From South Texas to Pennsylvania, we have field offices in top U.S. oil and natural gas plays.
Reducing spills is one of our key performance objectives — a goal that drives accountability across all employee levels. Using spill causal analysis, strategic facility design and operational improvements, we have decreased our number of spills reportable to regulatory agencies each year since 2013. It is our goal to continue to improve by reducing our reportable spill count by 10% from 2015 to 2016.
Prevention is our primary goal in reducing our number of spills. Goal setting, paired with our spill prevention initiatives, has enabled us to make significant improvements. Members from our Engineering, Operations and Environment, Health and Safety (EHS) teams collaborate to implement operational design improvements needed to prevent spills, collect and analyze spill data, identify spill causes, and recommend process and quality improvements to address each specific incident. Our prevention efforts focus on five main spill causes: pipeline failure, corrosion, weather, human error and equipment failure.
One example of a spill prevention initiative is our integrity management program, which focuses on proactively identifying and correcting corrosion on our equipment. Over time, weather conditions and the saltwater produced from our operations can corrode steel equipment, potentially causing a leak or malfunction. Early detection of corrosion is key, and field staff regularly receive training on how to identify tank corrosion as part of their field equipment inspections. Should a corrosion problem be identified, we either repair the corroded area or replace the equipment.
Beyond repairing or replacing equipment, we established a company standard that all new and replacement storage tanks will be coated to resist corrosion. We also encourage the use of sacrificial anodes as part of our facility design. These anodes are pieces of metal that are more susceptible to corrosion, and, because they corrode first, the integrity of our equipment is protected.
Secondary containment for storage tanks is also a key element to our facility design and spill protection efforts. It is a company standard that production storage tanks feature secondary containment with an impermeable liner that captures fluid and protects the soil should a spill occur. This material is a permanent element of the site, designed to last the life of the well or facility.
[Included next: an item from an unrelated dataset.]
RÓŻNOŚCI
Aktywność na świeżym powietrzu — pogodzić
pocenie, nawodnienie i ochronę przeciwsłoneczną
Should an incident occur, Chesapeake activates its spill response plan involving our Operations and Environment teams to focus first on safety, and then on environmental protection and regulatory compliance. For major incidents, we also involve our Emergency Preparedness and Response group. In 2015, using vacuum systems, we recovered an average of 75% of fluids spilled. Beyond vacuuming, we can also excavate and remediate to reduce environmental impact.